C’est lors d’une soirée, avec quelques regards de ce Thomas, que l’on comprend que cette union sera la source de sérieux problèmes. Lorsque Vincent apprend à Rebecca qu’il n’est pas agent immobilier freelance, c’est le clash. Mais bientôt elle marche avec lui, c’est-à-dire qu’elle se joint à lui pour satisfaire la libido et les fantasmes de la clientèle, notamment d’un ophtalmo porté sur les coups. C’est sur ce terrain – norme et déviance des désirs – que Complices présente ses meilleurs passages d’un point de vue cinématographique. Empreinte d’un soin naturaliste trop sage et un peu scolaire par ailleurs, le traitement des corps dénudés est marqué par une belle captation de ceux-ci, en étant près d’eux, dans un geste de mise en scène empathique et sensuel. Ce sont plus encore les scènes de prostitution qui présentent davantage de tensions, cela peut passer par un simple regard des deux amant par-dessus l’épaule du client.
Polar et histoire d’amour, le film est aussi celui de la solitude complice du duo de policier, qui agit en contrepoint des amours et désirs brûlants de Rebecca et Vincent. Karine cherche l’âme sœur sur internet, allant de frustrations en consternations. Hervé représente une forme de renoncement et d’inhibition face à la chose sentimentale, comme s’il avait choisi, pour se protéger, d’être tiède et terne. Le système d’allées et venues entre l’enquête et les prémices du meurtre nourrit la posture touchante de ces quadragénaires et forme un portrait aigre-doux du chemin que l’on veut/peut bien donner à une existence. Il est certain que le duo de policiers vit quelque chose par procuration à mesure qu’il éclaire l’intensité de la relation entre Vincent et Rebecca. Si globalement le casting fait merveille (à l’exception du second rôle Thomas, un net cran en dessous), il faut souligner combien le sens de la fantaisie de Gilbert Melki, sa capacité à se placer et à naviguer à l’interstice de la drôlerie et de la gravité, du contrôle et de l’abandon, est un spectacle à lui tout seul.

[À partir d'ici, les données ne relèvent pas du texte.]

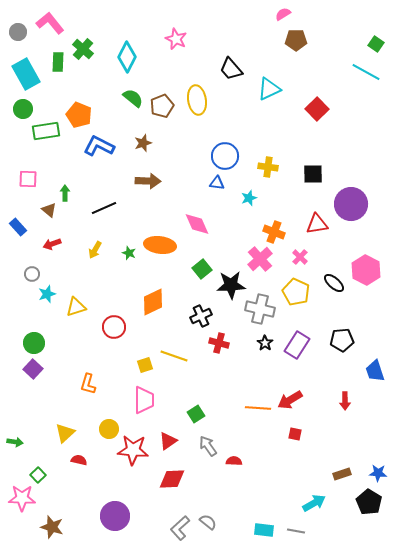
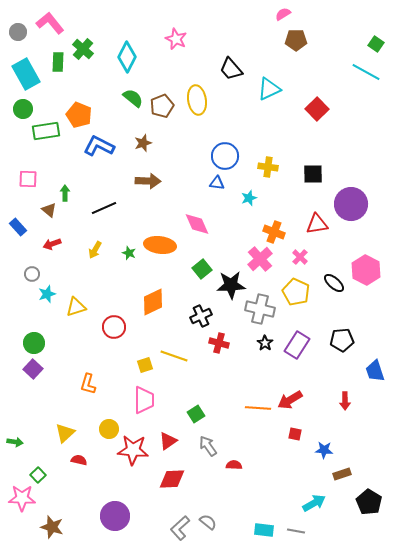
red semicircle at (234, 461): moved 4 px down
blue star at (378, 473): moved 54 px left, 23 px up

Si Complices s’avère honorable, on regrette une forme d’intermittence, une indéniable valeur y cohabite avec une certaine banalité. Avec un genre plutôt maltraité, on pourra toujours dire que ce n’est pas si mal, mais on peut penser que Frédéric Mermoud et ses comédiens avaient potentiellement un film plus dense qui leur tendait les bras, notamment en resserrant davantage le récit sur les aspérités et en s’éloignant d’aspects qui ressemblent à s’y méprendre à des figures imposées.